It's not a 100% precise match, but I'd look dimly on anyone trying to argue it's completely different somehow. Reverse the affiliations and you'd almost think it was written today. (Almost.)
I know many won't actually click through to read the linked article, so I think it's important to cite this here in the comments:
> The effort hasn’t been a total blackout; White House press secretary Robert Gibbs still calls on Fox News reporter Major Garrett at press briefings, but the Obama White House is clearly targeting the network that it believes is biased.
> In a weekend interview with The New York Times, White House spokeswoman Anita Dunn said the administration would “treat them the way we would treat an opponent.”
A similar situation, and not "completely different", but not exactly the same, either.
It's not that similar. Fox wasn't barred from the briefings. It's just that folks weren't willing to be personally interviewed by them or go on their panel shows. The latter requires active engagement from the establishment, as people have to do a lot of prep work for interviews; the former is just another reporter in the scrum.
Wow. I would have read that in 2009 and thought that it was totally fine. Reading it now I see quotes like "calling them out is the only way to delegitimize them as political propaganda" and I'm extremely against the notion.
That article was a great dose of perspective, thanks for digging it out.
The Obama administration attempted to freeze out Fox News, although it wasn't so explicit. To the credit of the rest of the press, they revolted enough that they backed down.
They did bar them from attending some press briefings. Again, it wasn't as explicit, and it didn't come on the heels of such explicit aggression towards the media in general, but it very much was in the same ballpark.
“Nothing like this has ever happened at the White House in our long history of covering multiple administrations of different parties,” Dean Baquet, the executive editor of The Times, said in a statement.
> Barack Obama's campaign has booted from its airplane three reporters who work for newspapers that have endorsed John McCain.
> The campaign says that a limited number of seats forced it to make the tough decision of which journalists would be permitted to follow the Democratic presidential candidate in the last four days of the campaign, but the papers are calling foul, claiming they were targeted for their editorial-page positions and kicked off while nonpolitical publications like Glamour and Jet magazines remained on board.
This action is about the press briefings. What are you talking about? Do you have something specific in mind?
Your link doesn't match your title, so what's up with that? But in any case, wasn't that wrong too—the thing you linked to about leakers and whistleblowers?
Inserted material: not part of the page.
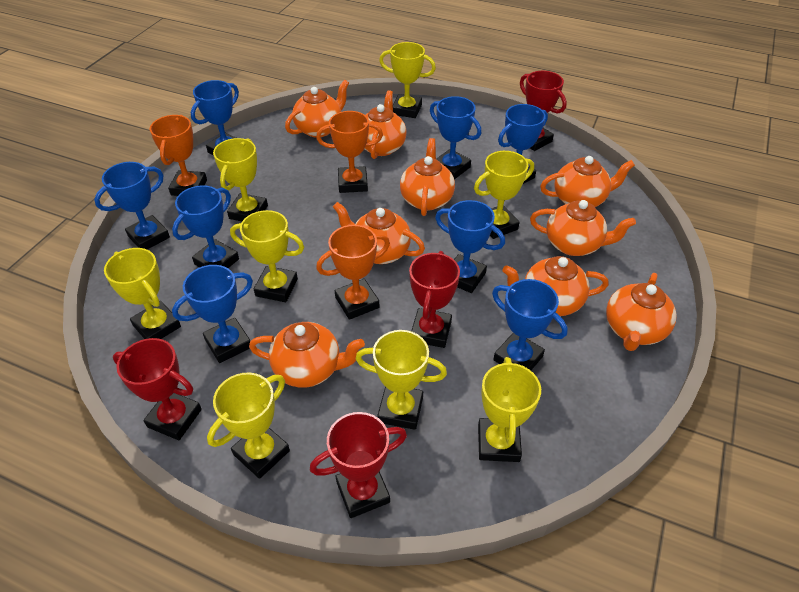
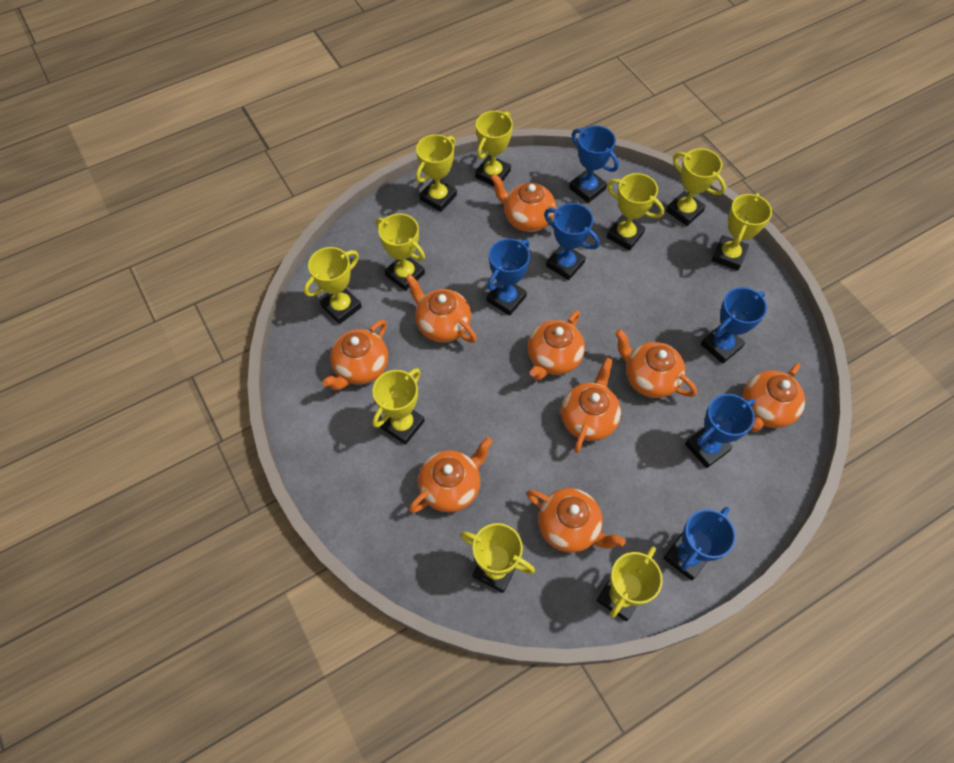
blue trophy: [94,162,170,249] [172,185,239,268] [172,265,253,363] [191,80,239,155] [430,96,481,180] [435,200,505,293] [492,279,568,370] [498,104,548,184] = 8 -> [487,239,530,316] [544,203,600,280] [569,125,619,203] [663,507,736,580] [685,394,755,468] [701,287,767,364] = 6
orange trophy: [150,115,207,196] [316,111,383,193] [316,225,390,320] = 3 -> none = 0
red trophy: [113,338,202,440] [310,412,407,518] [409,251,460,348] [520,71,567,151] = 4 -> none = 0
yellow trophy: [104,248,181,339] [207,373,290,479] [213,138,268,221] [230,210,304,302] [356,330,447,430] [379,42,436,118] [474,151,534,239] [478,357,541,462] = 8 -> [304,247,362,324] [372,368,424,445] [376,213,425,291] [416,134,457,212] [460,523,535,593] [475,111,513,187] [596,547,663,621] [607,173,665,251] [666,148,726,226] [711,193,772,271] = 10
I don't think I understand what you mean with how about these then. (Unless you genuinely do mean it as whataboutism, in which case it doesn't seem to me like a valid point.)
Keep in mind that the 24-hour news cycle is a relatively new 21st century thing, so comparisons about information control to earlier times isn't straightforward. Monitoring every action of a politician is much more intense than previously.
It doesn't make the actions in the link right, but it's important to keep that context in mind.
Obama wasn't president when this happened. This wasn't Air Force One they couldn't fly on. Limited space without the logistical capacity to bring in another plane seems a perfectly valid excuse to me.